Among the entries below, count each line holding the word "PHILADELPHIA". Write only the number.

------------------------------------------------------------------------

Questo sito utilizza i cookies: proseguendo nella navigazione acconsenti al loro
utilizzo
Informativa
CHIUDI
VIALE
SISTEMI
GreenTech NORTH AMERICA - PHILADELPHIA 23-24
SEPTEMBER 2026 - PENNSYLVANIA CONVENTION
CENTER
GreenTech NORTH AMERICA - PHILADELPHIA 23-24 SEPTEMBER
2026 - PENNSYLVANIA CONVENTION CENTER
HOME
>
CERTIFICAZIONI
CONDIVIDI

------------------------------------------------------------------------

*Written solution*:
2